Ob man will oder nicht, es gibt einen „Fall“ Pessoa; einen Fall und Grenzfall innerhalb der modernen Dichtung, die von der radikalen Feststellung Rimbauds ausgeht: „Denn ich bin ein anderer.“ Das Geheimnis des Werkes und seiner poetischen Verfahrens- und Wirkungsweise liegt bildlich sogar in den Buchstaben des Namens seines Autors verschlüsselt: „Pessoa“ bedeutet Person, Maske, Fiktion, Niemand. Eine an äußeren Ereignissen arme Dichterbiographie verbindet sich im Fall Pessoas mit der konkreten Existenz personifizierter Fiktionen. Diese wurden mit Eigennamen bedacht, haben ihre eigene biographische und literarische Geschichte, verkörpern verschiedene Auffassungen von Dichtung, die kontrapunktisch gegeneinander abgesetzt in ihren Werken zum Ausdruck kommen. Diese klar umrissenen Dichtergestalten, in die sich der Schriftsteller Pessoa eines Tages gespalten hat, tragen die Namen Alvaro de Campos, Alberto Caeiro, Ricardo Reis und Fernando Pessoa. So erklärt es sich, daß der erstaunte Leser in einem Lyrikband von Fernando Pessoa die Gedichte im Grunde von vier Autoren findet.

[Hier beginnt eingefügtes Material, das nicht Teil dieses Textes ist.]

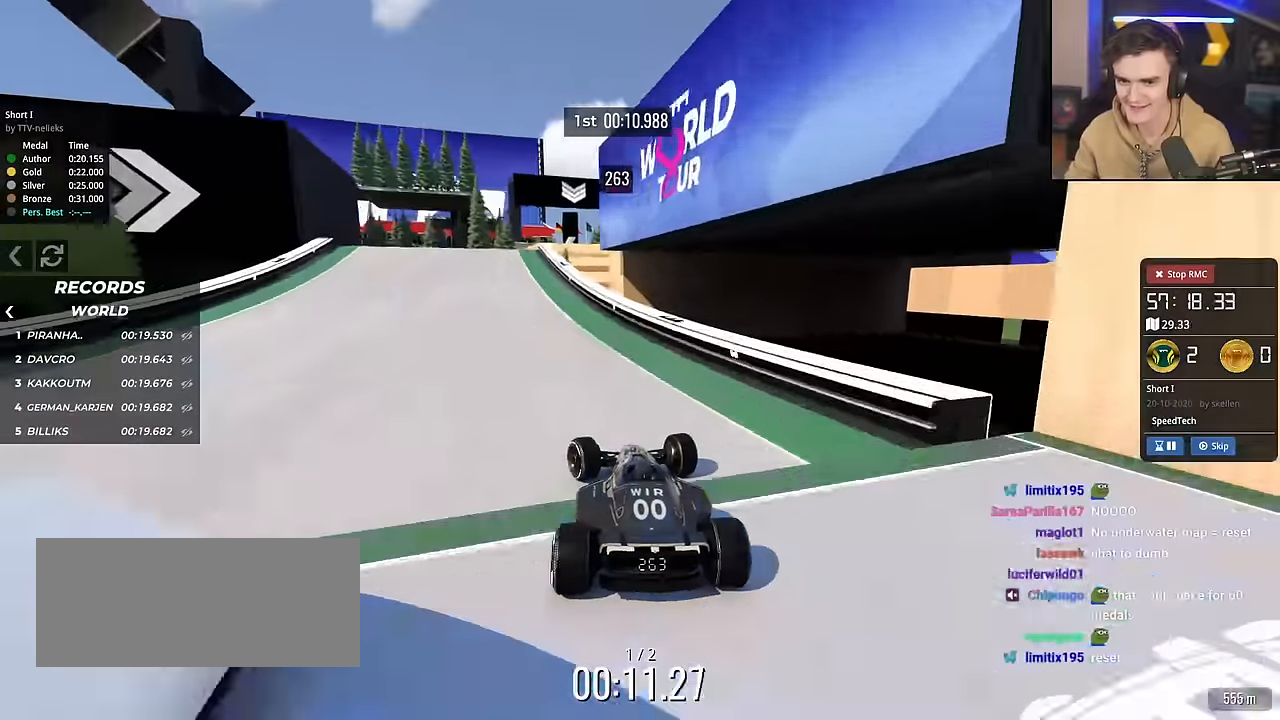
{"keys": ["right", "up"], "events": [[184, "left", "up"], [334, "right", "down"]]}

Pessoa selbst hat uns in dem Bemühen, Klarheit über sein poetisches Tun und Lassen zu gewinnen, Rechenschaft über diese poetologische Persönlichkeitsspaltung abgelegt. Es gibt im Fall Pessoa wie in jedem richtigen Kriminalfall einen Augenzeugen, der aus eigener Erinnerung die Szene des Verbrechens rekonstruieren kann, und in diesem Fall heißt der Zeuge ebenfalls Pessoa. In einem Brief von 1935 an, Adolfo Casais Monteiro, einen der jungen Kritikerfreunde, die sich um die Zeitschrift Presença geschart hatten, beschreibt er aus ferner Erinnerung die Geschichte und Vorgeschichte jenes Tages, der ein literarisches Meisterwerk in seiner eigentümlichen Besonderheit begründen wollte. „Gegen 1912, wenn ich nicht irre (groß kann der Irrtum auf keinen Fall sein), kam ich auf den Gedanken, einige Gedichte heidnischer Art zu schreiben. Ich skizzierte einiges in freien Versen (nicht im Stil Alvaro de Campos’, sondern in einem Stil halber Regelmäßigkeit) und gab dann die Sache auf. Gleichwohl war mir in einem schlecht gewobenen Halbschatten ein ungefähres Bild der Person erschienen, die diese Verse schrieb. (Ohne mein Wissen war Ricardo Reis geboren.)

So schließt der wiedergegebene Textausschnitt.